Moody's Ratings on Thursday confirmed Saudi Arabia's Aa3 long-term issuer ratings in both local and foreign currency, including the country’s senior unsecured obligations, and left the outlook at stable. The agency also reaffirmed the country's local and foreign currency senior unsecured medium-term note program ratings at (P)Aa3. This action comes against the backdrop of an effective closure of the Strait of Hormuz since early March.
The ratings affirmation reflects a combination of structural and cyclical strengths that Moody's attributes to the kingdom. The agency highlighted Saudi Arabia's sizeable and wealthy economy, underpinned by a vast hydrocarbon endowment and low production costs that support a highly competitive position in global energy markets. Moody's also cited improving institutional and policy effectiveness and progress under Vision 2030, which has supported stronger non-hydrocarbon growth through sustained public investment, structural reforms and gradual improvements in fiscal and economic transparency.

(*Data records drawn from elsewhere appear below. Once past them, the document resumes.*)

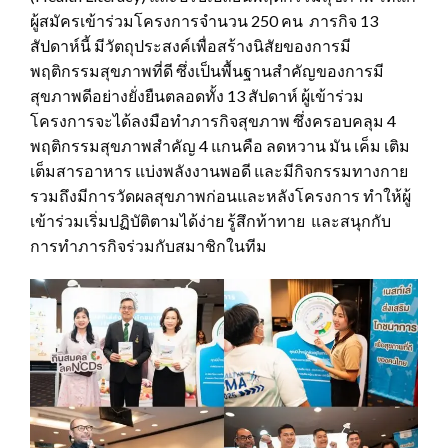
ผู้สมัครเข้าร่วมโครงการจำนวน 250 คน ภารกิจ 13
สัปดาห์นี้ มีวัตถุประสงค์เพื่อสร้างนิสัยของการมี
พฤติกรรมสุขภาพที่ดี ซึ่งเป็นพื้นฐานสำคัญของการมี
สุขภาพดีอย่างยั่งยืนตลอดทั้ง 13 สัปดาห์ ผู้เข้าร่วม
โครงการจะได้ลงมือทำภารกิจสุขภาพ ซึ่งครอบคลุม 4
พฤติกรรมสุขภาพสำคัญ 4 แกนคือ ลดหวาน มัน เค็ม เติม
เต็มสารอาหาร แบ่งพลังงานพอดี และมีกิจกรรมทางกาย
รวมถึงมีการวัดผลสุขภาพก่อนและหลังโครงการ ทำให้ผู้
เข้าร่วมเริ่มปฏิบัติตามได้ง่าย รู้สึกท้าทาย และสนุกกับ
การทำภารกิจร่วมกับสมาชิกในทีม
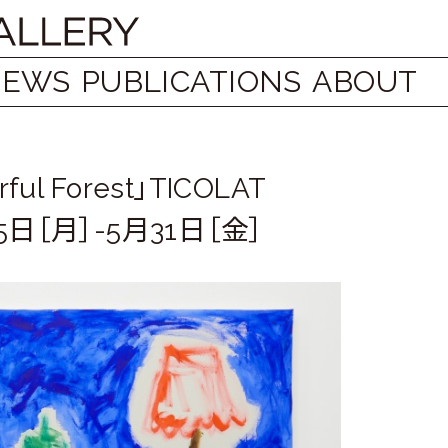
NEWS
PUBLICATIONS
ABOUT
l Forest」TICOLAT
5日［月］-5月31日［金］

Moody's expects government revenue to outperform pre-conflict expectations because of oil prices averaging $90–110 per barrel in 2026. The agency said this revenue outlook gives authorities additional flexibility to raise spending on economic support measures, subsidies and defense without undermining the sovereign's credit profile.

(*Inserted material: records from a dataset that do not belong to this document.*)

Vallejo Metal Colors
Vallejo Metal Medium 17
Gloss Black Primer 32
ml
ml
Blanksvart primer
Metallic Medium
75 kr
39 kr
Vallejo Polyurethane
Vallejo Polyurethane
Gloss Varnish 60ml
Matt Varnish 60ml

On the growth outlook, Moody's projects real gross domestic product to contract by around 1.7% in 2026. The forecasted decline is explained by an anticipated 10% fall in hydrocarbon output and a slowdown in non-oil activity driven by weaker confidence and higher costs. In Moody's view, 2027 should see a sharp recovery with growth near 8% as trade flows through the Strait of Hormuz normalize, oil production increases from its lower level and oil prices decline from currently elevated levels.

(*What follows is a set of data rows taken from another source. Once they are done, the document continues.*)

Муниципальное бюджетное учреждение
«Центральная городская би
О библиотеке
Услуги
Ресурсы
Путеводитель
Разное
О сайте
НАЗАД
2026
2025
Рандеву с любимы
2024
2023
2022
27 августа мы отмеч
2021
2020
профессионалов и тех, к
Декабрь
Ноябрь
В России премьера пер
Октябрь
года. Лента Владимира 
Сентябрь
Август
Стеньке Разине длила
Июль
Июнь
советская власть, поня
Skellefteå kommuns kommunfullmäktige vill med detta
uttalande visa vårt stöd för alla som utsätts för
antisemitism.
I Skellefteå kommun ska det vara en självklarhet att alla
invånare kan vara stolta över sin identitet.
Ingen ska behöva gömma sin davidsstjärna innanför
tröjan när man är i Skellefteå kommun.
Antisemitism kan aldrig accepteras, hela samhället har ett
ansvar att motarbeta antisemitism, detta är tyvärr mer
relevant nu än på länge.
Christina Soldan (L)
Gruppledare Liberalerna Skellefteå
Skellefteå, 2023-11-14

Moody's expects government debt to remain moderate at about 32% of GDP in 2026, a level it describes as broadly in line with similarly rated peers. The stable outlook reflects the agency's assessment that the kingdom's credit profile can withstand significant disruptions to trade flows through the strait for the remainder of 2026, provided there is no further major damage to production capacity.
Operationally, the East-West pipeline has been central to Saudi Arabia's ability to continue crude exports since early March. Moody's notes the pipeline can transport 7 million barrels per day, while Red Sea export terminals have the capacity to load up to 5 million barrels per day. These routes have been important to sustaining exports in the face of disruptions to the Strait of Hormuz.
The affirmation extends beyond sovereign ratings. Moody's also affirmed the Aa3-backed senior unsecured foreign-currency ratings and the (P)Aa3-backed senior unsecured foreign-currency medium-term note program ratings of KSA Sukuk Limited and KSA Ijarah Sukuk Limited. Both entities are special purpose vehicles incorporated in the Cayman Islands and are wholly owned by the Government of Saudi Arabia. On the national scale, Moody's reaffirmed Saudi Arabia's Aaa.sa senior unsecured debt rating and its senior unsecured MTN program ratings.
Overall, Moody's decision centers on a mix of strong fiscal flexibility driven by higher-than-expected oil revenue prospects, structural reform momentum under Vision 2030 and the operational capacity to route exports around the Strait of Hormuz. At the same time, the agency's forecasts incorporate material near-term downside in output and growth, followed by a recovery tied to the normalization of trade and production.